◆ **Page extract**

- - - - - - -

The impact of COVIG-19 on global trade is beginning to manifest.
Latest figures indicate that Uganda’s exports declined by US$31m (Shs117.2bn) from US$383.62 million in January,2020 to US$352.91 million in February 2020.
This was revealed by Amelia Anne Kyambadde (pictured), Minister of Trade, Industry and Cooperatives while addressing the press at Uganda Media Centre yesterday about the Standard Operating Procedures (SOPs) her ministry is implementing in light of the COVID-19.
“Imports have declined from US$711.99 million in January,2020 to US$701.34 million in February,2020 and US$593.79 Million in March,2020,” Kyambadde said.
She however said Uganda has registered a number of achievements during this crisis including putting up a salt processing plant with a capacity of 192,000MT/year.
“Many Ugandans have embraced e-commerce and this has seen many online businesses flourishing,” the Minister said, adding: “All factories producing essential commodities remained operational. 38 companies producing 43 brands of hand sanitizers and disinfectants have been certified by UNBS.”
She also revealed that commodity prices have gown down.
“The hike in prices which occurred at the time of the anticipated lockdown was as a result of panic buying and increasing demand especially in the Kampala Metropolitan area. However, the current statistics show that the prices of various commodities are normalizing countrywide. For example, a kilo of sugar has gone down to Shs3600 from Shs6,000; a kilo of salt from Shs5,000 back to Shs3,000; cooking oil is down to Shs5,000 a liter from Shs7,000; a kilo of maize flour is now in the range of Shs2,200 – 3,000 per kg from Shs6,000 this is due to low demand and low purchasing power. This is in addition to the availability of other food substitutes like matooke, cassava, whose prices have remained stable – thanks to the continued free movement of cargo,” she said.

- - - - - - -

◆ **Extracted entries**
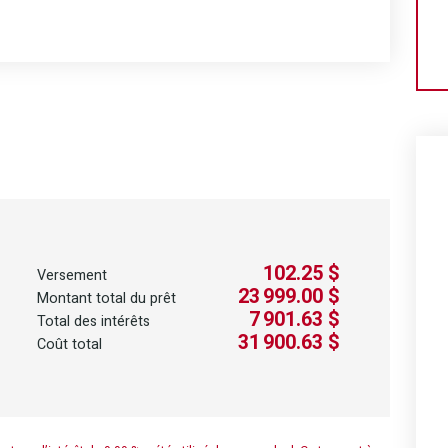
102.25 $
Versement
23 999.00 $
Montant total du prêt
7 901.63 $
Total des intérêts
31 900.63 $
Coût total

- - - - - - -

Continue the news article on COVID-19's effect on Uganda's trade, starting right after its final sentence.

She however said the price of beans has remained high, ranging from Shs4,500 to Shs6,000 a kilo.
“There is scarcity of beans because farmers are keeping them for their own consumption,” she said.
Movement of Cargo Trucks
Kyambadde said truck drivers and crew appear to be the main new threat of spreading COVID-19. “Hitherto, three passengers have been allowed to move as part of the truck crew. In an effort to stem the threat from this route and following guidance by H.E the President during his address on 19th April 2020, we have consulted key stakeholders in the industry and agreed that passengers in the truck must not exceed two – the truck driver and one other person. Trucks will be electronically monitored and the crew must adhere to the Public Health Guidelines in place, and not mix with the locals along the transit routes. There will be designated stop points for international cargo trucks,” she said.
The Minister noted that cargo trucks carrying exports to Rwanda are being allowed to enter through Mirama Hills, but there are reports of denial of entry to Ugandan trucks transiting to Burundi.
“Initially, Burundi had closed its border, but following a series of engagements they opened it. We will be engaging Rwanda at political level to allow Ugandan trucks transit to Burundi, after all we are allowing theirs to transit through here,” she said.